Given India is now adept at cultural borrowing, relying heavily on Western scripts in their docudramas, movies and plays, it is appropriate to draw out the Faustian bargain between Mahatma and Mephistopheles, the devil reincarnate in Goethe’s Faust.

Every Indian political and cultural elite must now face the Faustian bargain. In the race to catch up with the West, will India choose an expedient path towards development and simply jettison its backward villages, where most of Hazare’s poor, tribal and downtrodden populations live? If Indian policymakers were to choose this path, they would soon discover, not unlike their Western forerunners, that they bargained their souls to achieve a chimerical goal of modernisation, where every modern comfort is available but happiness is in short supply.

After all, this is one of the key lessons India must adopt from the West.
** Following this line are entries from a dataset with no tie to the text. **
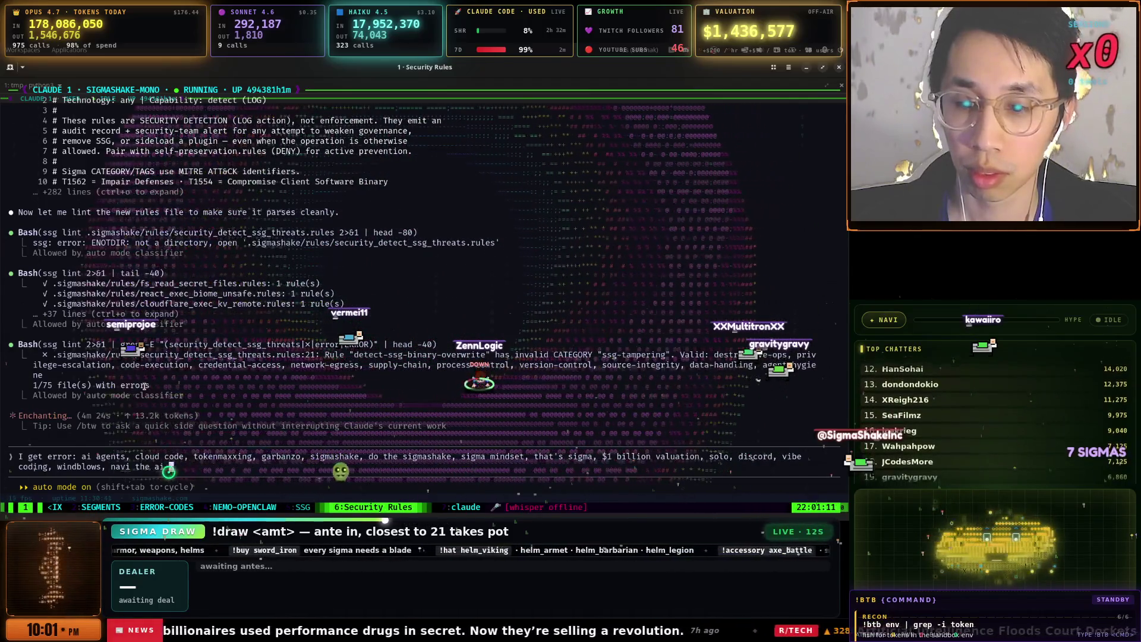
pyautogui.press('ctrl+w')
pyautogui.press('ctrl+w')
pyautogui.press('ctrl+w')
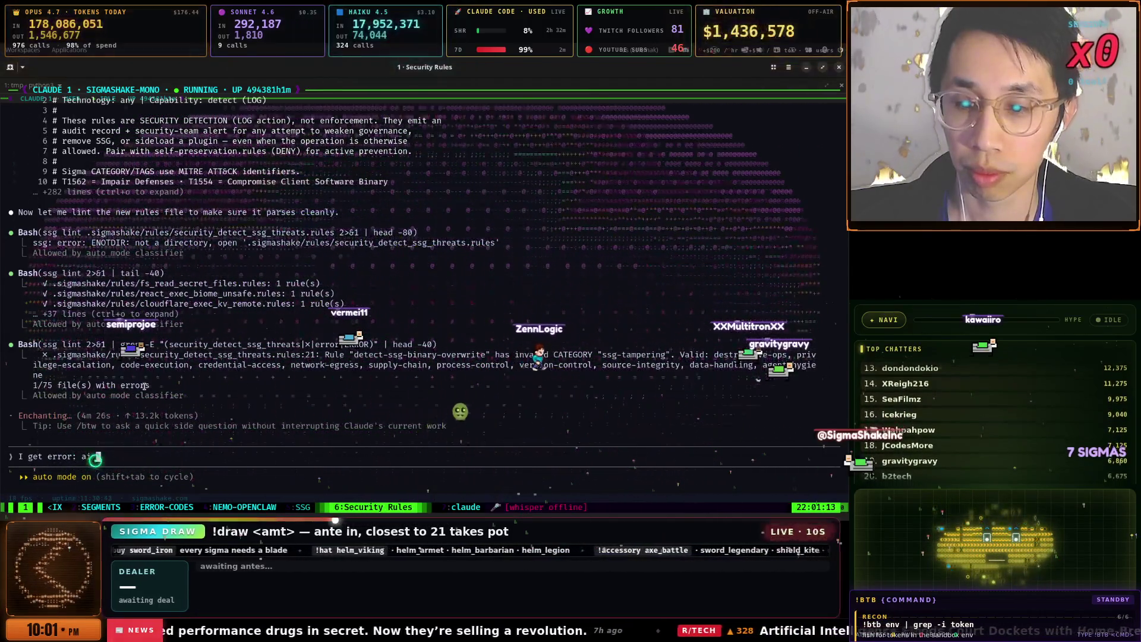
# - Copy the three ssg-tampering CATEGORY error lines from the 5:SSG log and send them to Security Rules
pyautogui.press('ctrl+b')
pyautogui.press('4')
Gross Domestic Product growth does not translate into happiness in a linear and straightforward manner.

 As Indian economist and philosopher Amartya Sen has shown, in a critique of neo-classical economics, human capital is just as important as financial capital and building communities and families is just as central to development as building financial resources.

Building economic capital at the expense of human capital leads to anomie and loss of meaning, dysfunctional families, alcoholism, drugs, violence and a downward social drift. Surely, India does not want to replicate the century-long travails of the West by winning the world but losing its core values in the process.

India’s founding fathers, almost all of whom were trained at elite Western universities, knew the strengths and pitfalls of the European enlightenment project, which the rapid pace of development often accompanies.

 In the age of globalisation, if Indians were to forget the hard-won lessons of the Independence struggle, India might lose both “the home and world” in the 21st century. And this time it will not be because of colonialism. It will be simply because India lost its way. Now, following on the Mahatma’s footsteps, Anna Hazare is showing a path out of the quagmire and many Indian people are willing to follow his lead.

Speaking at the golden jubilee celebrations of the Indian Institute of Management in Kolkata, Prime Minister Manmohan Singh said that economic liberalisation has nothing to do with corruption. This is only partially true. For though the end of licence and permit raj has done away with traditional forms of corruption, the corrupt organisations and institutions that were put in place have found ways to carry on long after they lost their function. The withdrawal of the State from economic sphere has resulted in new forms of politician-bureaucrat-corporate nexus.

In trying to make globalisation and liberalisation work in India, keeping a vision of what development is about is important.  

As Nobel Laureate Joseph Stiglitz has aptly pointed out in the context of India, “One has to have broader vision of sustainable and democratic development.”